A proxy advisory firm recommendation is not a proxy solicitation
That was the conclusion of the U.S. Court of Appeals for the District of Columbia Circuit on July 1, 2025, handing a victory to Institutional Shareholder Services (“ISS”) and other such proxy voting advisors. ISS had fought the SEC’s change in 2020 to the 1934 Exchange Act’s Section 14(a) whereby all of a sudden proxy advisors were subject to “enhanced disclosure requirements” that proxy solicitors must deal with.
In a clear attempt to curb some of the power, or at least perceived “free hand,” of proxy voting advisors, the 2020 SEC tried to equate unprompted proxy voting recommendations with proxy solicitations. Under scrutiny this is not defensible since the former is not an attempt to induce a voting ACTION by institutional investors, whereas the latter certainly is – and is what 14(a) specifically addresses. Interestingly, when the 2020 rule was put in place proxy advisory firms could obtain exemptions from enhanced disclosure requirements if the firm i) disclosed conflicts of interest and steps taken to address them, ii) adopted procedures to make proxy advice available to the underlying issuer by the time the firm’s clients got it, and iii) established a means by which those clients were informed of the issuer’s response before the shareholder meeting. In 2022 the SEC rescinded two of these conditions, perhaps sensing it had overstepped its legal bounds in 2020.

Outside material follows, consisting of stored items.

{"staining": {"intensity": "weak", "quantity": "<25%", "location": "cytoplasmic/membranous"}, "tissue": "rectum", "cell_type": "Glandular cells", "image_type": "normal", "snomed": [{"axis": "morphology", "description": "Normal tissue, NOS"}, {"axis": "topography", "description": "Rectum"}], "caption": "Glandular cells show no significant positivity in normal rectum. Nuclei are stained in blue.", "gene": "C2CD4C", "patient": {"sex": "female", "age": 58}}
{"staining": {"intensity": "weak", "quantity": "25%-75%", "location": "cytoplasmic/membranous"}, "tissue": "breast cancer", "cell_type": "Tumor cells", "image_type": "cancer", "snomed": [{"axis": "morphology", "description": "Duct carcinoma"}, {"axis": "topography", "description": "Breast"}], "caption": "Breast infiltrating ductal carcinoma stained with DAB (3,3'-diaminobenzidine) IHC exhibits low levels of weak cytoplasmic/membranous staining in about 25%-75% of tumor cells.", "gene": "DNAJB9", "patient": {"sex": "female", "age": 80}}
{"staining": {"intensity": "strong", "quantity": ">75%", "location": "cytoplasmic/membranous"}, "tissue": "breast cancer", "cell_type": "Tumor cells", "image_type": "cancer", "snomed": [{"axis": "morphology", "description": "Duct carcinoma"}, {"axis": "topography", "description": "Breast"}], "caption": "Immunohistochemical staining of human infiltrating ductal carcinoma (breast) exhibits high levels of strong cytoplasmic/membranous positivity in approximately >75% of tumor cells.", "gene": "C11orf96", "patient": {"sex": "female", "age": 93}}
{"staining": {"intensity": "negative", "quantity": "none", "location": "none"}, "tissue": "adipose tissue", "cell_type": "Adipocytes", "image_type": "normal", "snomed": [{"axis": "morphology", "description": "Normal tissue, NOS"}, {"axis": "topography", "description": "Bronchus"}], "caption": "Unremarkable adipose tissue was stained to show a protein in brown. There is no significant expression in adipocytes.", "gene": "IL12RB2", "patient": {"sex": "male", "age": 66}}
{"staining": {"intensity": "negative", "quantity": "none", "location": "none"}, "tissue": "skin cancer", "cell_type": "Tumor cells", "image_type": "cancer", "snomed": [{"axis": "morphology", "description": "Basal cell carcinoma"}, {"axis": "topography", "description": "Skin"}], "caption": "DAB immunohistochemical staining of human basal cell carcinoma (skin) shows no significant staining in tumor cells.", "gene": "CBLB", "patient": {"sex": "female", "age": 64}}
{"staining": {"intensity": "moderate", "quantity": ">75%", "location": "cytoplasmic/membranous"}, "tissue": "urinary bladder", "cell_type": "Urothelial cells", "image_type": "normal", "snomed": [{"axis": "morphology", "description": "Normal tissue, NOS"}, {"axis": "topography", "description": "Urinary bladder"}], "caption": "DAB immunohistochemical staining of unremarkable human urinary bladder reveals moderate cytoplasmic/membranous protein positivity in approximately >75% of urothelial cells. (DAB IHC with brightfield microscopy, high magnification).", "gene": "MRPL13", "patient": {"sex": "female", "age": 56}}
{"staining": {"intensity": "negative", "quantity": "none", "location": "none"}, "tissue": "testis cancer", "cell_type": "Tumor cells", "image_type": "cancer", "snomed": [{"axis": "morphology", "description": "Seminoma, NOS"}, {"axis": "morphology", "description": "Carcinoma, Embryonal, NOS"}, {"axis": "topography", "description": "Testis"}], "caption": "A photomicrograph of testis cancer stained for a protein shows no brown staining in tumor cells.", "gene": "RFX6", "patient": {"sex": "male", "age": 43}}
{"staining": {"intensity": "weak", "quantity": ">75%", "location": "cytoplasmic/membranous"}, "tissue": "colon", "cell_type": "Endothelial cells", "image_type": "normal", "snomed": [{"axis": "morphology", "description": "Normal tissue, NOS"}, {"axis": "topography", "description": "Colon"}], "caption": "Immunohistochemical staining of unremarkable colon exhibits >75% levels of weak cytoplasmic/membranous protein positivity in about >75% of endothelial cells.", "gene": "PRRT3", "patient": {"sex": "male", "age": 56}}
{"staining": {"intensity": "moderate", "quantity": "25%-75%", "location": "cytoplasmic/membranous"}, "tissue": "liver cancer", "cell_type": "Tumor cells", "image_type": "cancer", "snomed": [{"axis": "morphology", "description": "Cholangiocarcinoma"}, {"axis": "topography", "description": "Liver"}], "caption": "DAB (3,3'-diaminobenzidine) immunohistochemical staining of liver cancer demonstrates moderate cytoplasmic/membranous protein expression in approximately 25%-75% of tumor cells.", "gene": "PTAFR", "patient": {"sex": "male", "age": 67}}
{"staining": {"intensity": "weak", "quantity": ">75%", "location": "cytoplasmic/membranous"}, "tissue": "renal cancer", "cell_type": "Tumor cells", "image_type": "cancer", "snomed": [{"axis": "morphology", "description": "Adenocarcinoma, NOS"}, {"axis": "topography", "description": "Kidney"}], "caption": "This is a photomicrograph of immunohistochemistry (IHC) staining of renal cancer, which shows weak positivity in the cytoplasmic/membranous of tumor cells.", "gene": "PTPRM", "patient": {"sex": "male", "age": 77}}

The July 1, 2025 decision certainly confirms that. The D.C. Circuit Court concluded categorically that enhanced disclosure requirements under 14(a) do not apply to proxy advisory recommendations. And as icing on this cake, the SEC voluntarily dismissed its appeal of the decision “without explanation.”
All of this does not change the fact that ISS et. al. will continue to have detractors, along with countless others who rely on their voting recommendations every year. It may mean that policy reform in this space, over time – if it indeed happens – will have to come from the legislature, rather than a government agency like the SEC.